Nvidia challenger Cerebras teams with Dell on generative AI
It remains to be seen if there is such a thing as a realistic contender to Nvidia’s AI throne, but Cerebras Systems is shooting its shot. The company has been claiming that its CS-3 system, based on its Wafer Scale Engine 3 (WSE-3) processor launched in March, bests GPU memory and performance, and this week Cerebras announced a collaboration with Dell Technologies that could expand its reach, and put it in contention for more enterprise generative AI projects.
Cerebras and Dell together will offer AI systems and supercomputers, white-glove large language model training, and machine learning expert services. The partners additionally said in a statement that the collaboration also includes a new memory storage solution powered by Dell PowerEdge R6615 servers and AMD EPYC 9354P CPUs for Cerebras AI supercomputers, “enabling enterprises to train models orders of magnitude larger than the current state of the art… extending [Cerebras’] 82TB streaming memory supercomputers clusters almost infinitely to train models of any size.”
Cerebras co-founder and CEO Andrew Feldman, who in the past has boasted that his company’s AI acceleration technology enables 880 times the memory capacity of GPUs, 97% less code to build large language models, push-button model scaling and better data preprocessing, said the Dell collaboration is a major turning point in the ability of the Sunnyvale, California, firm to reach a much broader market.
“This opens up our global sales distribution channels in a meaningful way, while providing customers with the additional AI hardware, software and expertise needed to enable full-scale enterprise deployments,” he said.

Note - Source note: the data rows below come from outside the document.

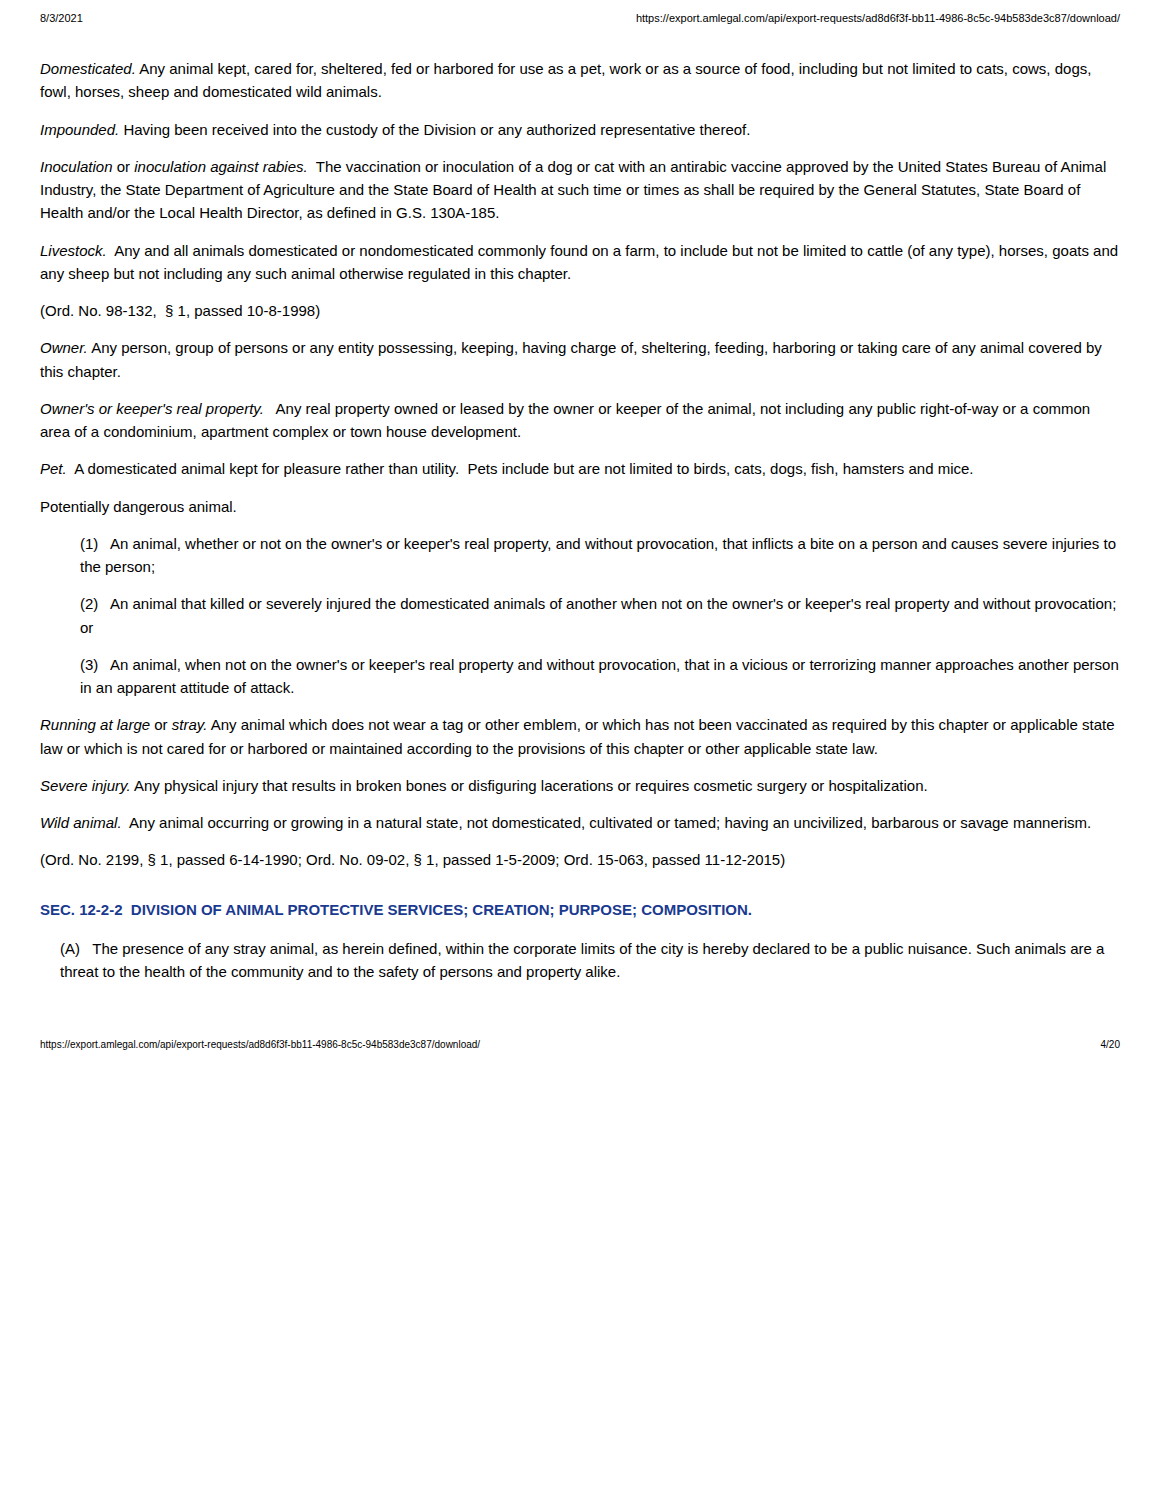8/3/2021 https://export.amlegal.com/api/export-requests/ad8d6f3f-bb11-4986-8c5c-94b583de3c87/download/
Domesticated. Any animal kept, cared for, sheltered, fed or harbored for use as a pet, work or as a source of food, including but not limited to cats, cows, dogs, fowl, horses, sheep and domesticated wild animals.
Impounded. Having been received into the custody of the Division or any authorized representative thereof.
Inoculation or inoculation against rabies. The vaccination or inoculation of a dog or cat with an antirabic vaccine approved by the United States Bureau of Animal Industry, the State Department of Agriculture and the State Board of Health at such time or times as shall be required by the General Statutes, State Board of Health and/or the Local Health Director, as defined in G.S. 130A-185.
Livestock. Any and all animals domesticated or nondomesticated commonly found on a farm, to include but not be limited to cattle (of any type), horses, goats and any sheep but not including any such animal otherwise regulated in this chapter.
(Ord. No. 98-132, § 1, passed 10-8-1998)
Owner. Any person, group of persons or any entity possessing, keeping, having charge of, sheltering, feeding, harboring or taking care of any animal covered by this chapter.
Owner's or keeper's real property. Any real property owned or leased by the owner or keeper of the animal, not including any public right-of-way or a common area of a condominium, apartment complex or town house development.
Pet. A domesticated animal kept for pleasure rather than utility. Pets include but are not limited to birds, cats, dogs, fish, hamsters and mice.
Potentially dangerous animal.
(1) An animal, whether or not on the owner's or keeper's real property, and without provocation, that inflicts a bite on a person and causes severe injuries to the person;
(2) An animal that killed or severely injured the domesticated animals of another when not on the owner's or keeper's real property and without provocation; or
(3) An animal, when not on the owner's or keeper's real property and without provocation, that in a vicious or terrorizing manner approaches another person in an apparent attitude of attack.
Running at large or stray. Any animal which does not wear a tag or other emblem, or which has not been vaccinated as required by this chapter or applicable state law or which is not cared for or harbored or maintained according to the provisions of this chapter or other applicable state law.
Severe injury. Any physical injury that results in broken bones or disfiguring lacerations or requires cosmetic surgery or hospitalization.
Wild animal. Any animal occurring or growing in a natural state, not domesticated, cultivated or tamed; having an uncivilized, barbarous or savage mannerism.
(Ord. No. 2199, § 1, passed 6-14-1990; Ord. No. 09-02, § 1, passed 1-5-2009; Ord. 15-063, passed 11-12-2015)
SEC. 12-2-2 DIVISION OF ANIMAL PROTECTIVE SERVICES; CREATION; PURPOSE; COMPOSITION.
(A) The presence of any stray animal, as herein defined, within the corporate limits of the city is hereby declared to be a public nuisance. Such animals are a threat to the health of the community and to the safety of persons and property alike.
https://export.amlegal.com/api/export-requests/ad8d6f3f-bb11-4986-8c5c-94b583de3c87/download/ 4/20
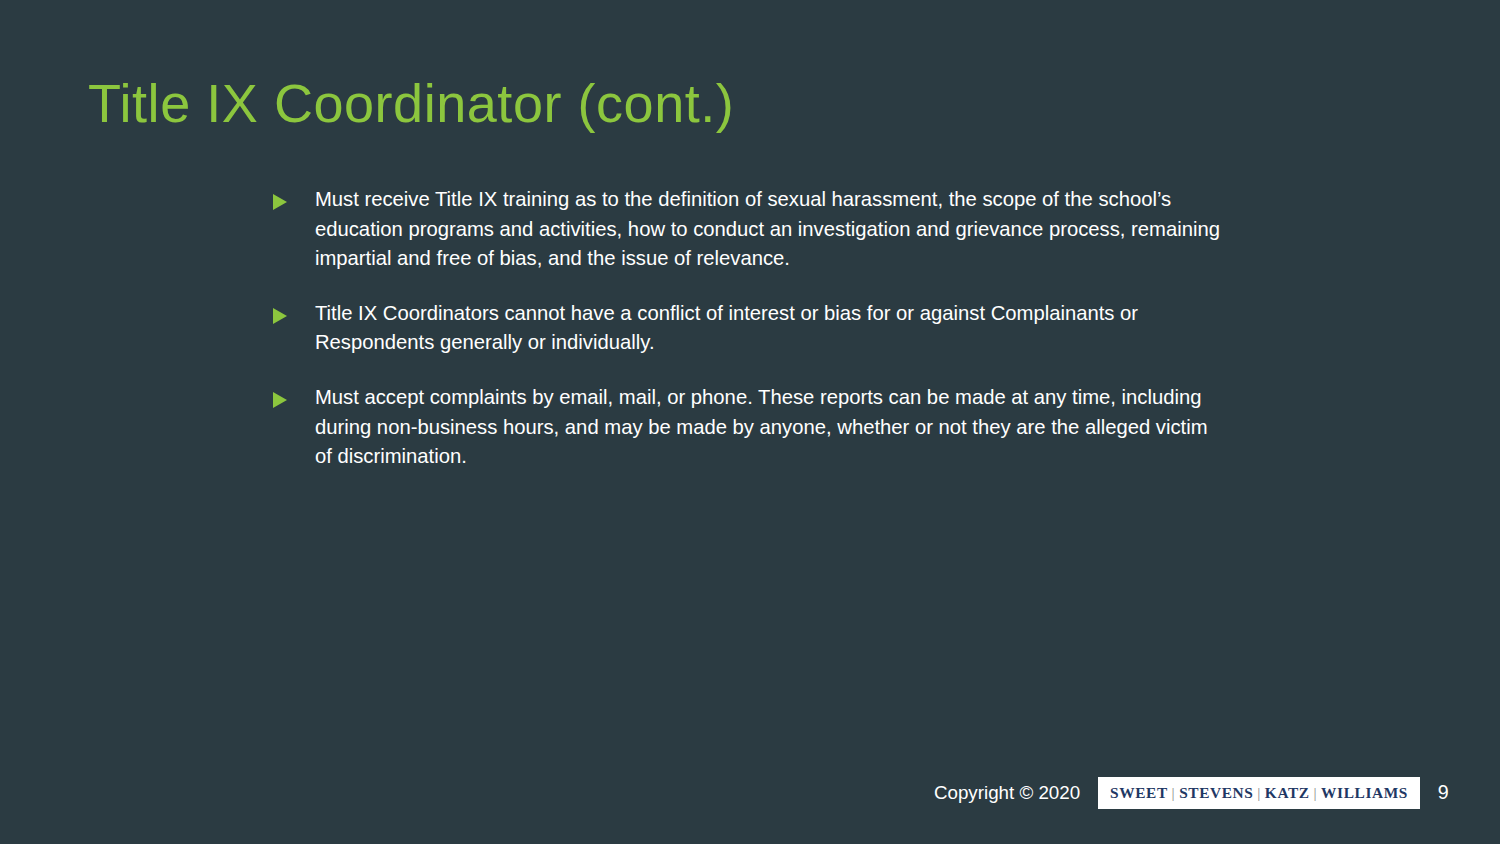Title IX Coordinator (cont.)
Must receive Title IX training as to the definition of sexual harassment, the scope of the school’s education programs and activities, how to conduct an investigation and grievance process, remaining impartial and free of bias, and the issue of relevance.
Title IX Coordinators cannot have a conflict of interest or bias for or against Complainants or Respondents generally or individually.
Must accept complaints by email, mail, or phone. These reports can be made at any time, including during non-business hours, and may be made by anyone, whether or not they are the alleged victim of discrimination.
Copyright © 2020 SWEET|STEVENS|KATZ|WILLIAMS 9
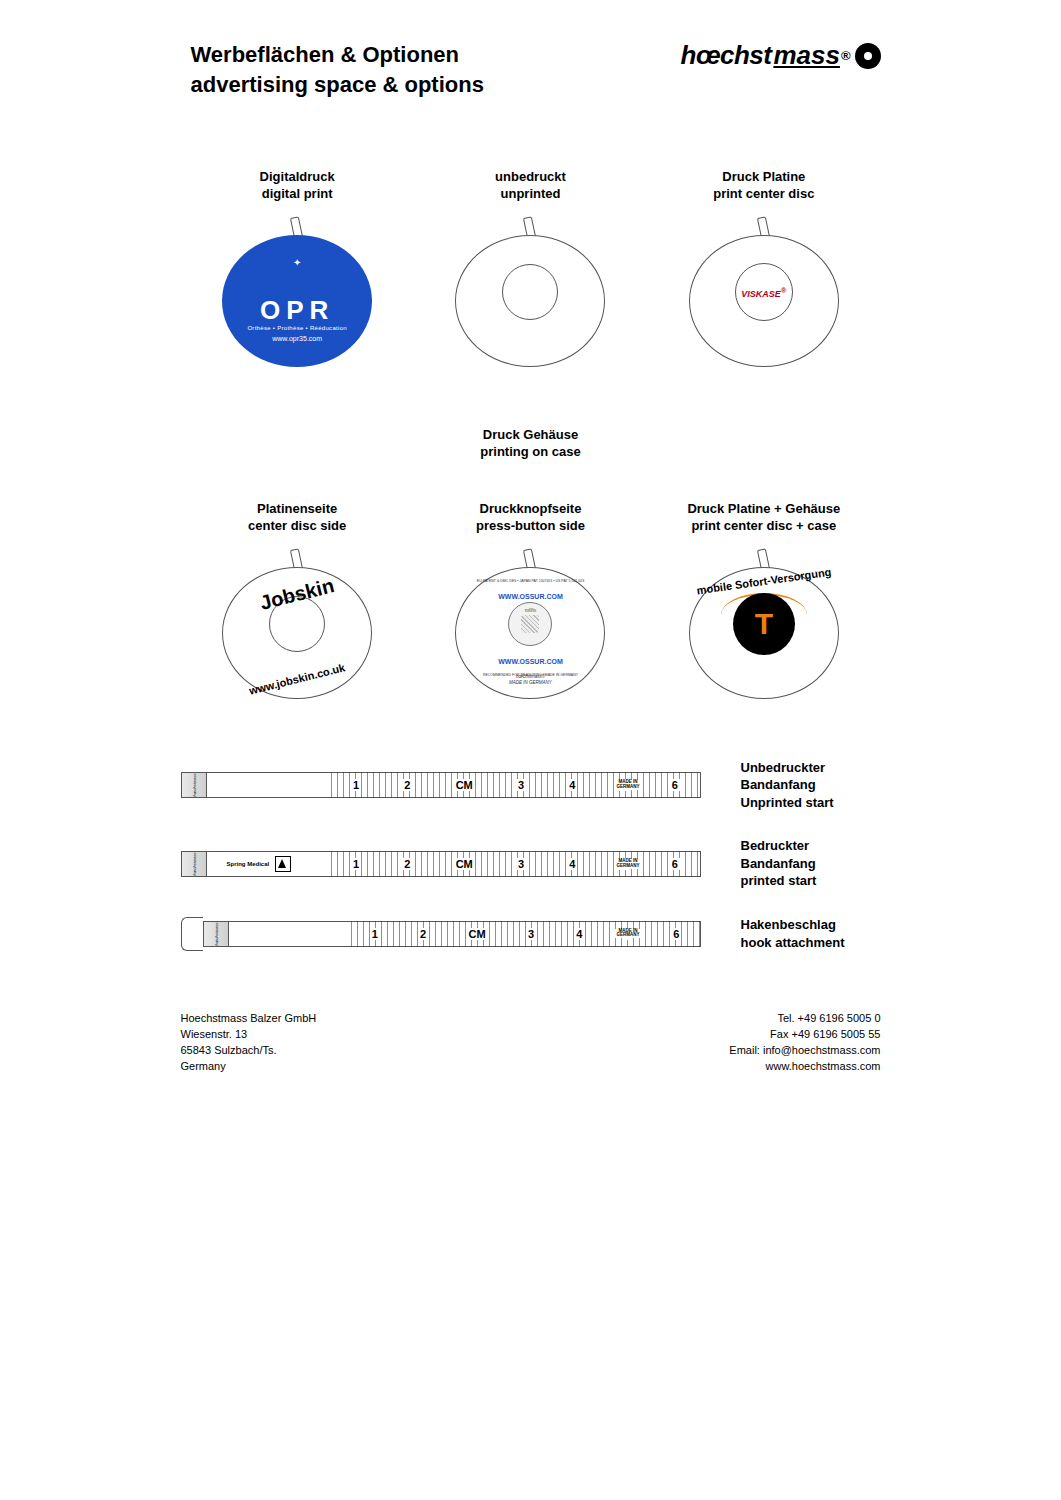Werbeflächen & Optionen
advertising space & options
hœchst mass®
Digitaldruck
digital print
✦
OPR
Orthèse • Prothèse • Rééducation
www.opr35.com
unbedruckt
unprinted
Druck Platine
print center disc
VISKASE®
Druck Gehäuse
printing on case
Platinenseite
center disc side
Jobskin
www.jobskin.co.uk
Druckknopfseite
press-button side
EU PATENT & DMC DES • JAPAN PAT 1507401 • US PAT 5,501,003
WWW.OSSUR.COM
rollfix
WWW.OSSUR.COM
RECOMMENDED FOR MEASURING • MADE IN GERMANY
hœchstmass®
MADE IN GERMANY
Druck Platine + Gehäuse
print center disc + case
mobile Sofort-Versorgung
T
hœchstmass
12 CM 3456
MADE IN
GERMANY
Unbedruckter Bandanfang
Unprinted start
hœchstmass
Spring Medical
12 CM 3456
MADE IN
GERMANY
Bedruckter Bandanfang
printed start
hœchstmass
12 CM 3456
MADE IN
GERMANY
Hakenbeschlag
hook attachment
Hoechstmass Balzer GmbH
Wiesenstr. 13
65843 Sulzbach/Ts.
Germany
Tel. +49 6196 5005 0
Fax +49 6196 5005 55
Email: info@hoechstmass.com
www.hoechstmass.com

This week’s announcement also follows another from last month in which Cerebras said it had teamed up with researchers from Sandia, Lawrence Livermore, and Los Alamos National Laboratories to achieve a “breakthrough” in molecular dynamics simulations. Using the second-generation Cerebras Wafer Scale Engine (WSE-2) researchers performed atomic-scale simulations “at the millisecond scale – 179x faster than what is possible on the world’s leading supercomputer ‘Frontier,’ which is built with 39,000 GPUs,” according to a Cerebras statement.
While many companies have been positioning to get a piece of an AI chip market that Nvidia GPUs have been dominating early on, there could be something to Cerebras’ claims about its wafer-scale technology that sets it apart, according to Jack Gold, president and principal analyst at J. Gold Associates.
“Cerebras is doing some state-of-the-art processing for AI,” Gold told Fierce Electronics. “Its wafer-scale processing systems mean that you can have a lot more compute running the AI without having to have multiple unique modules [like Nvidia H100s]. It eliminates the need for massive high-speed interconnect, and vastly increases memory utilization as it’s local to each processing node and not having to go over a bus off the chip.”
Indeed, Nvidia’s NVLink GPU interconnect technology has been a key part of its success in enabling the networking of many GPUs, and drove AMD, Intel and other firms to recently propose an alternative open standard called UALink. Meanwhile, Cerebras has touted what it can do on one large wafer.
Gold said, “Wafer-scale has a lot of advantages over the massive module model with GPUs. It uses less power, runs faster, and can run much larger parameter models. So ultimately it can scale to much larger models that GPUs will have trouble scaling out to.”
But Gold also cautioned that “it’s also a lot harder to pull off. Cerebras claims they have done so, but don’t really talk about the cost or the volume of systems they can supply. It is very hard to build a wafer-scale compute system. They claim they are well positioned on TSMC 5nm, but we’re already moved beyond 5nm. At the end of the day can they produce in large volume? That’s an important question.”
Gold acknowledged that Cerebras is doing “something special” that represents a competitive threat to “the Nvidia huge-number-of-GPU-modules solution,” but also said Cerebras “doesn’t have the visibility that Nvidia has, and it has a lot of marketing to do to catch up and surpass Nvidia.”
For now, the more admirable and realistic aim is just to provide the market with more choices, especially as Nvidia reportedly has drawn antitrust concerns of its early market dominance. Cerebras is delivering another option.
As Feldman told Fierce Electronics, “Nobody likes to be dependent on one vendor. So right now, there’s a groundswell of interest amongst our top customers to ensure there’s a healthy ecosystem with viable competition and different approaches to solving problems. There are tremendous areas of opportunity for improvement, and billions of dollars of business that need to be earned, which is both possible and important. I don’t know of any healthy markets where there’s just one top player.”
He added that Cerebras, a nine-year-old company, is just getting started. “This year we will deploy more many 10s of exaFLOPs of compute, we have won key customers around the world, and we have announced partnerships that can propel us forward, including Mayo Clinic, Qualcomm, Dell, Neural Magic, G42 and others,” Feldman said. “There still remains many opportunities across big OEMs, CSPs, international players and in many places others aren’t thinking about. At Cerebras we always want to be doing something that no one else seems to be doing. We will continue building products that are bigger and better, and we will continue partnering with the top players in the ecosystems to deploy them widely.”